TESTO CITATO
★ ★ ★ ★ ★

Forum Ambrosetti settembre 2018

Discorso pronunciato nella giornata conclusiva del Forum

Signore e signori buongiorno,

è con vero piacere che ho accolto l'invito ad aprire i lavori della giornata conclusiva del Forum, un appuntamento diventato negli anni un vero e proprio punto di riferimento per confrontare le valutazioni di operatori economici e istituzionali sull'andamento dell'economia globale e non solo. Per questo intendo preliminarmente congratularmi con il dott. De Molli e tutta la sua struttura per l'organizzazione. Saluto il direttore Fontana che condurrà i lavori di questa sessione dedicata appunto alle prospettive dell'Italia nel contesto globale.

E allora è proprio da questo aspetto che intendo avviare la mia riflessione.

Sono Presidente del Senato da meno di sei mesi, un tempo forse troppo breve per poter fare una analisi dell'impatto delle proposte e delle iniziative parlamentari messe in cantiere in questo avvio di legislatura, ma sufficiente per poter riportare qui oggi alcune personali riflessioni sul ruolo e sulla considerazione di cui l'Italia gode a livello internazionale.

Credo di poterlo fare, anche sulla base di una esperienza diretta, sia nelle missioni internazionali che ho già potuto svolgere, sia a fronte di decine e decine di rappresentanti diplomatici e operatori stranieri che ho incontrato e con i quali mi sono confrontata.

È alla luce di questo che mi sono più volte soffermata su un aspetto che è a mio avviso non secondario: il fatto che all'estero, a tutti i livelli, l'Italia viene vista in maniera significativamente differente e migliore rispetto all'immagine che noi stessi abbiamo del nostro Paese.

Le nostre imprese fanno registrare in tutto il mondo risultati di assoluta rilevanza, spesso raggiunti nonostante l'assenza di un sistema in grado di sostenere e accompagnare le sfide imprenditoriali più all'avanguardia.

Il supporto all'internazionalizzazione delle nostre realtà produttive è a tutt'oggi riconducibile infatti ad iniziative tra di esse slegate e intraprese da soggetti pubblici e privati che non sempre dialogano tra loro. È evidente che manchi una regia unica e una visione d'insieme strategica che possano portare, di conseguenza, al varo di politiche pubbliche univoche e sistemiche.

Nonostante ciò, sia sotto il profilo della capacità di penetrazione di nuovi mercati, sia dal punto di vista della capacità di innovazione e sviluppo, le eccellenze italiane continuano a rappresentare un marchio ben visibile e ben riconoscibile.

★ ★ ★ ★ ★

ESTRATTI DEI RECORD
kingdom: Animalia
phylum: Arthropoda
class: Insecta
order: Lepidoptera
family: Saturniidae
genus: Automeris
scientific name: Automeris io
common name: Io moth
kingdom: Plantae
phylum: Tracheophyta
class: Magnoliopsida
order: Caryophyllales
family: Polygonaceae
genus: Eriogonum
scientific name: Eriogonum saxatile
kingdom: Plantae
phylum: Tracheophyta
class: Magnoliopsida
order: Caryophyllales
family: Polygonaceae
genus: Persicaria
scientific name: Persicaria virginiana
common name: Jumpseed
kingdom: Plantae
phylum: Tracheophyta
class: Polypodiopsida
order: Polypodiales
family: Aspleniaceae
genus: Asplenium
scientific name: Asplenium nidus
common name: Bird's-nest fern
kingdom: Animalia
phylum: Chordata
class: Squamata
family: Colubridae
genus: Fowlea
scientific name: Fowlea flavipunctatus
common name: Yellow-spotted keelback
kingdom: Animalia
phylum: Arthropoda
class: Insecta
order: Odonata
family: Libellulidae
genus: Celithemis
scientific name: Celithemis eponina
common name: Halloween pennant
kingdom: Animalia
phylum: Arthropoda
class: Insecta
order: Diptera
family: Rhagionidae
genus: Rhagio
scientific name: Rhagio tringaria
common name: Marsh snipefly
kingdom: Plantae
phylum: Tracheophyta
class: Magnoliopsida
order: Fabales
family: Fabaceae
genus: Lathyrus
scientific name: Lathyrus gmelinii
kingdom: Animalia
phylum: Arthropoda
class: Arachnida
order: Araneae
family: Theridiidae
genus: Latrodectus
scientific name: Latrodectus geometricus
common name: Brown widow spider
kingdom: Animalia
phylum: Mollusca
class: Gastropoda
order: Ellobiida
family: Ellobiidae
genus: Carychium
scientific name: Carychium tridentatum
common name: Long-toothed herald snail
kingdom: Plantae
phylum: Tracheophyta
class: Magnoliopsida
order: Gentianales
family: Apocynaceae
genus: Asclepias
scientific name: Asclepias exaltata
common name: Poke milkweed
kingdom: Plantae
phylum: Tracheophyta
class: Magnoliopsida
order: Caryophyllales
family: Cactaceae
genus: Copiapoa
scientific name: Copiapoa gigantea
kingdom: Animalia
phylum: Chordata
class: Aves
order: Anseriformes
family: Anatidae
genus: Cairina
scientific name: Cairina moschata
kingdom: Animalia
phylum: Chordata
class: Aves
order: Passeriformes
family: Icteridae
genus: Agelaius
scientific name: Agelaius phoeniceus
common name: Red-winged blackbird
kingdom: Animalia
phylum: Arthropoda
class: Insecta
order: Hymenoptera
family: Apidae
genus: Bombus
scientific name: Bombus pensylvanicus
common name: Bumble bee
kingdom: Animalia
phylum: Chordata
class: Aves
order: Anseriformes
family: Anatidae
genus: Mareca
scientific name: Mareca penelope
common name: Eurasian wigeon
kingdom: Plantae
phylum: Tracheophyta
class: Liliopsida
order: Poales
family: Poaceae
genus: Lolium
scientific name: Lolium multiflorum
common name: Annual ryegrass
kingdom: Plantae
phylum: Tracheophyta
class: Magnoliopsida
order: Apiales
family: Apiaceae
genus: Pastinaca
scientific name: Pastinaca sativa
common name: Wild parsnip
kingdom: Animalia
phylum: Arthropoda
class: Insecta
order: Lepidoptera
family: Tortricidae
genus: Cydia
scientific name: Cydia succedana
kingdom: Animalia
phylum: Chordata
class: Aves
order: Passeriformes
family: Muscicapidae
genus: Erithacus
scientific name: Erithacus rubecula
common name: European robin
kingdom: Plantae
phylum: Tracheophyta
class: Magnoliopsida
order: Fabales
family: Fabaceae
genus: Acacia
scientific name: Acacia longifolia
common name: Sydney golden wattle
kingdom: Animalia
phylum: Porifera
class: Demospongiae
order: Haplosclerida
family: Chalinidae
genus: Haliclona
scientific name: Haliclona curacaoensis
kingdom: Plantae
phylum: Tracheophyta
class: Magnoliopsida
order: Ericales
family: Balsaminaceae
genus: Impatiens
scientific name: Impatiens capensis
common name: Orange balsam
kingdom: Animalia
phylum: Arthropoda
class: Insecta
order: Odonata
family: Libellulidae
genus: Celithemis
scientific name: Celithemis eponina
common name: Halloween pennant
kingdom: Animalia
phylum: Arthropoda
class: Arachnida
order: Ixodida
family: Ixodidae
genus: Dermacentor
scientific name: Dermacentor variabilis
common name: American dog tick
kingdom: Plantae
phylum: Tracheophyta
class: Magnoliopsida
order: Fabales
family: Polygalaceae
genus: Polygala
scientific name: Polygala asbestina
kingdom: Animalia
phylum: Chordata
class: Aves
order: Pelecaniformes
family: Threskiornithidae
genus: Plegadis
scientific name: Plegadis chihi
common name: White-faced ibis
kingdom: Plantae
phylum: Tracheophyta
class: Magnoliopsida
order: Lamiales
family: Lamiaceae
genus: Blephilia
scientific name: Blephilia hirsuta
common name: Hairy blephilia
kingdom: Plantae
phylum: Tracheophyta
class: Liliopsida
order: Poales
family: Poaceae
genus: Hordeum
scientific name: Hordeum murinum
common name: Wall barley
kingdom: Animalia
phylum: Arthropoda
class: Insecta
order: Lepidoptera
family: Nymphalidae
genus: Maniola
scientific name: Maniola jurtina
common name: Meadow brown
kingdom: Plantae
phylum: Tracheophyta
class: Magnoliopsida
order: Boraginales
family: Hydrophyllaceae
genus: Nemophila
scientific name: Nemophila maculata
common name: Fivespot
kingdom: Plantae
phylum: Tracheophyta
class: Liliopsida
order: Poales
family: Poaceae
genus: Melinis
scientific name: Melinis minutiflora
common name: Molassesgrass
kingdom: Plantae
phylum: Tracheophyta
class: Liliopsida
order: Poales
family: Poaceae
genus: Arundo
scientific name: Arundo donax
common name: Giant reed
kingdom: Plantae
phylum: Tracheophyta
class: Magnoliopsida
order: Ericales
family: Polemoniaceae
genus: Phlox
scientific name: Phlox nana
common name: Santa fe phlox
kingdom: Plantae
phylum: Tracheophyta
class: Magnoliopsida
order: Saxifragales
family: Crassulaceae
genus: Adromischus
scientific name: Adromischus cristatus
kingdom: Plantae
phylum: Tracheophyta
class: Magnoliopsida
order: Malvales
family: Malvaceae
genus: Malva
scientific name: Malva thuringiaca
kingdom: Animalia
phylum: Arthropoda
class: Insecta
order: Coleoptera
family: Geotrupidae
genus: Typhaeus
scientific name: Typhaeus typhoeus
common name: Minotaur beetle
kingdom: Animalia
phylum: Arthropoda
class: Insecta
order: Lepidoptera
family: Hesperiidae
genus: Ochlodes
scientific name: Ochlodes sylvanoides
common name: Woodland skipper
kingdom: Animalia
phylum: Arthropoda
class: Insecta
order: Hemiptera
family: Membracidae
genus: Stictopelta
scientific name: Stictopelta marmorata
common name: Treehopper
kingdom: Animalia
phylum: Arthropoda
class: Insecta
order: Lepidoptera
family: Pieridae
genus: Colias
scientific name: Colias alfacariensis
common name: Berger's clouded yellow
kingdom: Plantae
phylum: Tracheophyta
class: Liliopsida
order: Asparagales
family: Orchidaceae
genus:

★ ★ ★ ★ ★

CONSEGNA
Riporta il discorso al Forum da "Forum Ambrosetti settembre" fino a "nel contesto globale." incluso, mettendo "incontro" al posto di "appuntamento".

LA RISPOSTA
Forum Ambrosetti settembre 2018

Discorso pronunciato nella giornata conclusiva del Forum

Signore e signori buongiorno,

è con vero piacere che ho accolto l'invito ad aprire i lavori della giornata conclusiva del Forum, un incontro diventato negli anni un vero e proprio punto di riferimento per confrontare le valutazioni di operatori economici e istituzionali sull'andamento dell'economia globale e non solo. Per questo intendo preliminarmente congratularmi con il dott. De Molli e tutta la sua struttura per l'organizzazione. Saluto il direttore Fontana che condurrà i lavori di questa sessione dedicata appunto alle prospettive dell'Italia nel contesto globale.